**PARTS OF THE EXERCISE**
A: Transcribe the forum post about guest book links between "GoogleGuy, I been" and "writing to Google.", inclusive.
B: Summarize the forum post about guest book links in two sentences.

**TEXT FOR ANALYSIS**

Also the biggest negative of signing a guest book it that it cannot be reversed, you cannot some how remove the links from the guest book and its for the whole world to see what you have done & for the one’s who can understand why its done can – it’s a subject to report in forums/ Spam report etc.

> So I think it's a good time to mention that guestbooks showing in backlinks does not mean that they contribute much/any in scoring. Maybe we should stop showing guestbooks in backlinks and people everywhere would feel better. :) anyone, feel free to drop a report with the term; I'll be happy to check it out though.

GoogleGuy, I been writing to you several time about sub.domain spam and multiple domain spam but nothing seems to happen / I, some how, am convinced instead of using guest books, use of sub.domain & multiple domain strategy (not spam) its he best practice to get incoming links with anchor text, & Google loves them.

All my competitors been using them for years and are still on 1st page while I am spending one hand and one leg of business in adwords. As a long-term prospect I have recently bought 750+ domains and already started work on it…I am very confident that I will land up on the 1st page. And no will remove me from there even if I confess in writing to Google.

>Funny, this guestbook signing has been discussed at WebmasterWorld for probably a year, strange nothing substantial is been done about it.

**INFORMATION SUPPLIED**

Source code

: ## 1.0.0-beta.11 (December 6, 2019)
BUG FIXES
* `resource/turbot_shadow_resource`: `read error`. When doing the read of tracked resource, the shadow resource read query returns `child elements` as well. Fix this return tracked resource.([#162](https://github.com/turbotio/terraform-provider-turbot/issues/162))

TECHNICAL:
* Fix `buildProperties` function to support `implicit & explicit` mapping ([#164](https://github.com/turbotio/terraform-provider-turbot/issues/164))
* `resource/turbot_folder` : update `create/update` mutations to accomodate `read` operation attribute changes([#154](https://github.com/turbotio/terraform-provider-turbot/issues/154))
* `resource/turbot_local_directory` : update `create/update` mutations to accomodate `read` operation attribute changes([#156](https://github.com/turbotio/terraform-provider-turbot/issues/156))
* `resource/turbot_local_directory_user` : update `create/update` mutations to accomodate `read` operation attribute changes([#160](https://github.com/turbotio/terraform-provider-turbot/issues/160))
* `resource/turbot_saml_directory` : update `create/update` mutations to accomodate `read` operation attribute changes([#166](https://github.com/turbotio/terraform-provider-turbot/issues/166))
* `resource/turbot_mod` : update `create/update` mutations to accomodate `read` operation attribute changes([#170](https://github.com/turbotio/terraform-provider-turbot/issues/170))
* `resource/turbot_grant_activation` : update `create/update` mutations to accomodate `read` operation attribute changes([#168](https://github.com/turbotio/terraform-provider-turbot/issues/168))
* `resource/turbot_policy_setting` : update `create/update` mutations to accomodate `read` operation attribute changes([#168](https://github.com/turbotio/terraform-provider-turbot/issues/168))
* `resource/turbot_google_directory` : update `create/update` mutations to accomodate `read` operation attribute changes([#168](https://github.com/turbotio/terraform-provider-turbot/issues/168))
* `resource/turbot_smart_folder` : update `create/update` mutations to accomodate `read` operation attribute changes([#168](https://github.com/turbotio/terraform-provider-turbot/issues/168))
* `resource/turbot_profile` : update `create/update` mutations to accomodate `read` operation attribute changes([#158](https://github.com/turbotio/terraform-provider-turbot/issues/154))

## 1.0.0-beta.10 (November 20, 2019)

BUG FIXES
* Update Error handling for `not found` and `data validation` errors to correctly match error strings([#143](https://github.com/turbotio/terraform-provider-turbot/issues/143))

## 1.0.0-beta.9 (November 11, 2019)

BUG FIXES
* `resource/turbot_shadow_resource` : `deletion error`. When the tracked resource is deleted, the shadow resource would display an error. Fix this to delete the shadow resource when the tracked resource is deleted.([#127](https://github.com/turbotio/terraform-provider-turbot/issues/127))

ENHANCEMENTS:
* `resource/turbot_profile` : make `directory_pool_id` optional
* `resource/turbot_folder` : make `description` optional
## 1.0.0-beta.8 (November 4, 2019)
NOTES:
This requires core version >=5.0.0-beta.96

**EXPECTED RESPONSES**
A:
GoogleGuy, I been writing to you several time about sub.domain spam and multiple domain spam but nothing seems to happen / I, some how, am convinced instead of using guest books, use of sub.domain & multiple domain strategy (not spam) its he best practice to get incoming links with anchor text, & Google loves them.

All my competitors been using them for years and are still on 1st page while I am spending one hand and one leg of business in adwords. As a long-term prospect I have recently bought 750+ domains and already started work on it…I am very confident that I will land up on the 1st page. And no will remove me from there even if I confess in writing to Google.

B: The post warns that signing a guest book cannot be undone, because the links stay public and can be reported as spam, and it quotes a remark that guest books showing in backlinks may count for little in scoring. The writer argues that subdomains and multiple domains are the best way to get incoming links with anchor text, notes that competitors have held first-page spots with them for years, and mentions recently buying more than 750 domains for this.